Tuesday, January 25, 2005

Chief of Staff - A Force Multiplier (Part II)

In last week’s posting about the Chief of Staff role, I cited James Quigley, CEO of Deloitte & Touche, as an example of someone who rose to the top of the organizational chart by serving in a Chief of Staff role early in his D&T career. I also quoted Quigley as saying that he currently has three individuals reporting to him who function in Chief of Staff capacities.

Today, I would like to examine some of the specific functional roles a good Chief of Staff should be able to perform on behalf of the C-level executive being supported. My observations are based upon a composite of several Fortune 500 companies with whom I have discussed Chief of Staff roles over the course of the past few months. These companies include leaders in Consumer Packaged Goods, Electronic Trading, "Big Box" Retail, Consulting and Telecommunications industries. For the sake of the example below, we will assume that the Chief of Staff (COS) is supporting the CEO, although the same principles can be applied in supporting a COB, COO, CIO, CFO, etc.

· The Chief of Staff Role does not replace the role of a good Executive Assistant. The COS and the EA work hand-in-hand to ensure that the CEO’s time is planned and expended with maximum efficiency and effectiveness.

· The COS is best used in tracking strategic initiatives by monitoring progress towards meeting goals and achieving benchmarks, analyzing data, ensuring follow-through on the part of key players, and sustaining momentum needed to drive these initiatives.

· The COS reviews action items decided upon at each strategic meeting.
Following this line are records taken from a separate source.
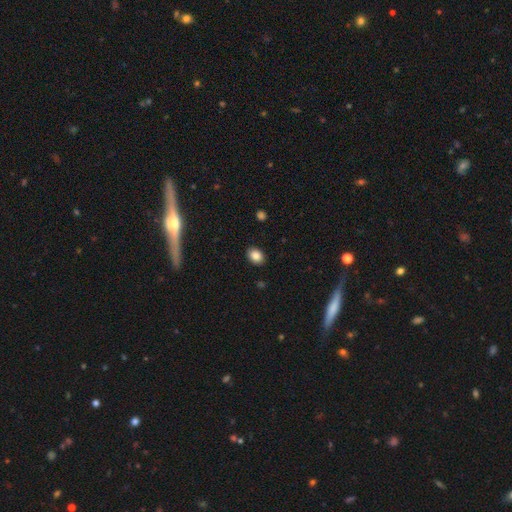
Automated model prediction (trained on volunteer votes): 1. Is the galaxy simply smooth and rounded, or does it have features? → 84% smooth, 10% star or artifact, 6% featured or disk.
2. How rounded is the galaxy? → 65% in between, 34% round, 1% cigar-shaped.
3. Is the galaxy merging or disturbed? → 89% none, 8% minor disturbance, 2% major disturbance, 1% merger.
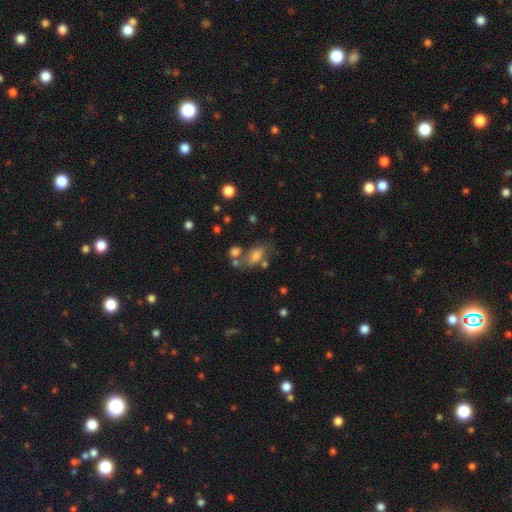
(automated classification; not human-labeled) This appears to be a smooth galaxy with no disk features (63%) that is in between round and cigar-shaped (84%). Merging: none (48%).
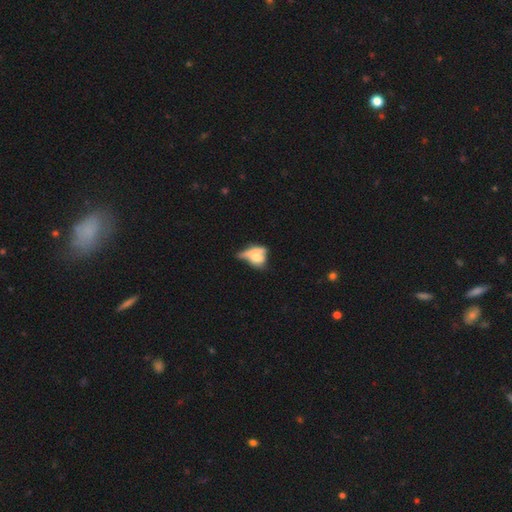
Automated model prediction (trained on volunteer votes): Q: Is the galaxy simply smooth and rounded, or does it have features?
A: smooth — 55%.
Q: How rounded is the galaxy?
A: in between — 53%.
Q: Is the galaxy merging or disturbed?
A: merger — 32%.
He/she prepares a written summary, checks with each attendee to get sign-off on agreed-upon dates of completion and confirms the party responsible for following up on each action item.
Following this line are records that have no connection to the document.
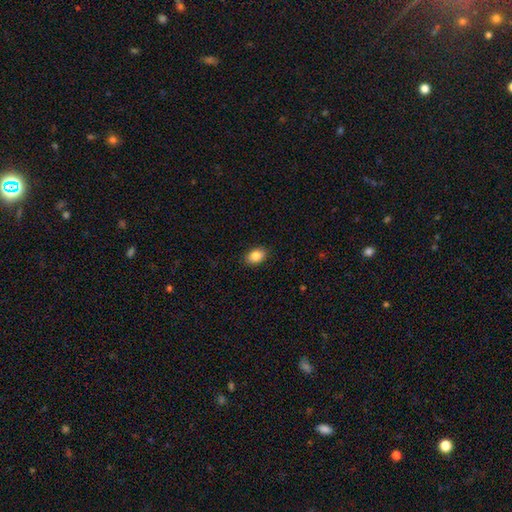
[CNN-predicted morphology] smooth_or_featured: smooth (p=0.86) [alt: star or artifact p=0.08]
how_rounded: in between (p=0.84) [alt: round p=0.15]
merging: none (p=0.89) [alt: minor disturbance p=0.08]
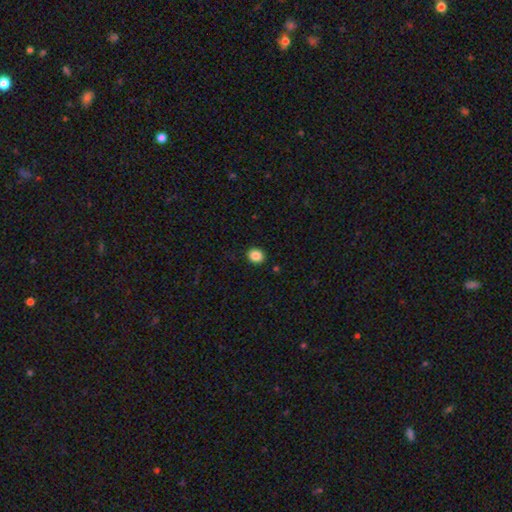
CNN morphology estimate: Overall: smooth (86%). How rounded: round (73%). Merging: none (91%).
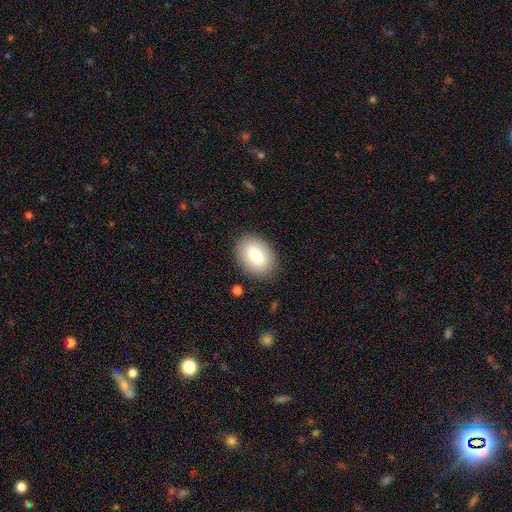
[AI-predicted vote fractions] Smooth or featured?
  - smooth: 78% *
  - featured or disk: 15%
  - star or artifact: 7%
How rounded?
  - in between: 83% *
  - round: 16%
  - cigar-shaped: 1%
Merging?
  - none: 86% *
  - minor disturbance: 10%
  - major disturbance: 3%
  - merger: 1%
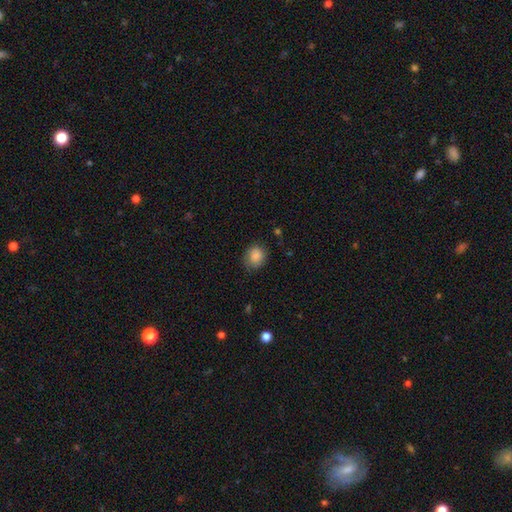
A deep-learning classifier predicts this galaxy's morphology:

· Between meetings, the COS stays connected with members of the committee, collecting data, alerting the CEO to progress or problems in carrying out the initiatives agreed upon.

· The COS creates and operates a reporting system that allows for a timely flow of necessary data into the office of the CEO from all relevant departments and direct reports.

· The COS assists the CEO in developing communication between committee meetings, setting agendas, creating initial drafts of communications to key strategic team members, helping to prioritize plans for addressing issues that are impacting progress towards initiative benchmarks.

· The COS serves as a first alert system – an extra set of eyes and ears – keeping the CEO aware of unanticipated problems to be addressed or opportunities to be considered.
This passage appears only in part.